Lassa fever shares several similarities with Ebola. Most significantly perhaps, Lassa is caused by a virus that in severe cases produces haemorrhage or uncontrolled bleeding, presaging death in many cases. Lassa is endemic in West African countries such as Nigeria, but for the past few years there has been a spike in the numbers of patients. 2018 saw around 3,500 cases, which resulted in 171 deaths - the death rate from Lassa is significantly less than that for the Ebola virus.
This year, however, has already seen 75 deaths, from almost 1,200 suspected cases, suggesting that an important epidemic might be evolving. In distinction to Ebola, which is harboured by the fruit bat, Lassa is spread by the rodent Mastomys natalensis. This small rat enters local homes and is able to infect humans by contaminating food, or by infecting cuts or sores on the individual’s body. Once infected, human to human transmission can occur following sustained contact.
At present the authorities are following up almost 3,000 people who are at high risk of Lassa fever infection. Healthcare measures to limit transmission usually concern educating the local population to make their houses unattractive to rodents. In healthcare settings, the correct use of personal protective equipment is strongly advocated when caring for any undiagnosed patients with fever. As there is no specific treatment for Lassa fever, prevention of transmission is particularly important if further causalities are to be avoided.

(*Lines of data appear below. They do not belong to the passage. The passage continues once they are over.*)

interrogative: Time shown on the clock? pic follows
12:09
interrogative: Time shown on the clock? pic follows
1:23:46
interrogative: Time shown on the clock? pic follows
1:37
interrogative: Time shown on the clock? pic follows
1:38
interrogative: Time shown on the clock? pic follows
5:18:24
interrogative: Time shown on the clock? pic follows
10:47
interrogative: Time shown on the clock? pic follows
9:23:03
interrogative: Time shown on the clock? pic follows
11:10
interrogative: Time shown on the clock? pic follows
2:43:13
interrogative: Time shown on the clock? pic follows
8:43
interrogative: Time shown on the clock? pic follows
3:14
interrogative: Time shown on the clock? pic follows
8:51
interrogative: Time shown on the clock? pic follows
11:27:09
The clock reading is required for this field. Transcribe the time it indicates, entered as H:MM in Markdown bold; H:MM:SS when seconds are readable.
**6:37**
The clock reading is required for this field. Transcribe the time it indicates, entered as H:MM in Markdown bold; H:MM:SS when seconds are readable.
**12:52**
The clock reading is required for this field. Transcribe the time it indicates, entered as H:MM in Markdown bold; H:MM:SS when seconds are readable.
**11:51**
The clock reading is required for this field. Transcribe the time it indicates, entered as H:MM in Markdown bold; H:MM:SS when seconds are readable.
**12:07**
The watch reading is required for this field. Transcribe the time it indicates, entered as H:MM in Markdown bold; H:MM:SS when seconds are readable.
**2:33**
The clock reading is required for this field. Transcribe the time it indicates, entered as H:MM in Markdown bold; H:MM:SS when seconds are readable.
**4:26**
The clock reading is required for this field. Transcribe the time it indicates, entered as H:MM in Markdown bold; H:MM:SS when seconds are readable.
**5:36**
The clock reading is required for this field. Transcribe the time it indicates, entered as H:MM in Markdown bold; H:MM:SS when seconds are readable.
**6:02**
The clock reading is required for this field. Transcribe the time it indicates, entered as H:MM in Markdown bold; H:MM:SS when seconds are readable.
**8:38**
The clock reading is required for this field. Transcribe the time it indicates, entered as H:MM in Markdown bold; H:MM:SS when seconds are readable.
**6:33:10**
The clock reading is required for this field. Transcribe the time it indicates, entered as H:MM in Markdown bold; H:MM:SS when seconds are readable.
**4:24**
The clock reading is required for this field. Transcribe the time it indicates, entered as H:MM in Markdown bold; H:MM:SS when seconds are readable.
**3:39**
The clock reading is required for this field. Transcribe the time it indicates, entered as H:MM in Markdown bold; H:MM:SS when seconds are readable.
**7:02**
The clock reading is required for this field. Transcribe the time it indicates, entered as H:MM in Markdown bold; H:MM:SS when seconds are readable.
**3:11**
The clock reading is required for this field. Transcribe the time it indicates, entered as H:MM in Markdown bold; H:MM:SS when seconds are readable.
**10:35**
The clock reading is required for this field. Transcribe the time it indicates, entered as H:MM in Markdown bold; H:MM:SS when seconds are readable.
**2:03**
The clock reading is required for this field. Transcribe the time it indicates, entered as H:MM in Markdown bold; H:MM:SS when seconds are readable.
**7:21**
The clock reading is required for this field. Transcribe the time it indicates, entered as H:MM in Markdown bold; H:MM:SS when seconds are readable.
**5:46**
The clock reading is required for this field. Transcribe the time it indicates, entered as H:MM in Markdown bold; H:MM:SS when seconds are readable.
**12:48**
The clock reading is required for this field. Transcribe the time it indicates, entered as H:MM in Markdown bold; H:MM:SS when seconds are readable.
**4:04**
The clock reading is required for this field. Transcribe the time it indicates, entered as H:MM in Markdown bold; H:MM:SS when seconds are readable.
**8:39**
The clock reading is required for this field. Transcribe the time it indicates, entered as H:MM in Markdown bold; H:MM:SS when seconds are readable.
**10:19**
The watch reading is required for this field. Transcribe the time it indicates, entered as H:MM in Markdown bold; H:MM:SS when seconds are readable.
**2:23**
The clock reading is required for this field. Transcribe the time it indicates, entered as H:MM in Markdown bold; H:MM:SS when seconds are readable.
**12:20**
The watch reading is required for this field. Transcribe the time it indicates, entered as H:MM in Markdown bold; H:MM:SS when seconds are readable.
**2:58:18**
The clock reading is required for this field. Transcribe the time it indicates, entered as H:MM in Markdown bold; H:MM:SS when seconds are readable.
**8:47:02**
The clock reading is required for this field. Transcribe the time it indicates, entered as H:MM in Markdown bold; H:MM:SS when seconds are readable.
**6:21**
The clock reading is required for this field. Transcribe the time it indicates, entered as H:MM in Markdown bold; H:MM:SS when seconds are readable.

The political situation in Venezuela is rightly receiving increasing world attention as tensions escalate across neighbouring borders. What has received fewer press reports, however, are the widespread epidemics of several infectious diseases that have occurred hand-in-hand with the economic devastation. Diseases spread by mosquitoes have increased dramatically. This usually occurs when public health measures to control the propagation of mosquitoes are hindered. Diseases such as Zika and Dengue have increased, but it is the incidence of malaria that has spiralled out of control: a staggering 1.3 million cases are reported by some authorities.
Other diseases such as measles and diphtheria have also seen dramatic rises in cases as immunisation efforts have been hindered. As the upper levels of Venezuelan society have fled to other countries to escape the political and economic turmoil, medical staff too have also sought refuge in more certain regions of the globe. Thus, the increase in disease, and decrease in public health provision, has been mirrored by a depletion of those able to treat the population. For many reasons, the advice to avoid all non-essential travel to Venezuela is strongly advised.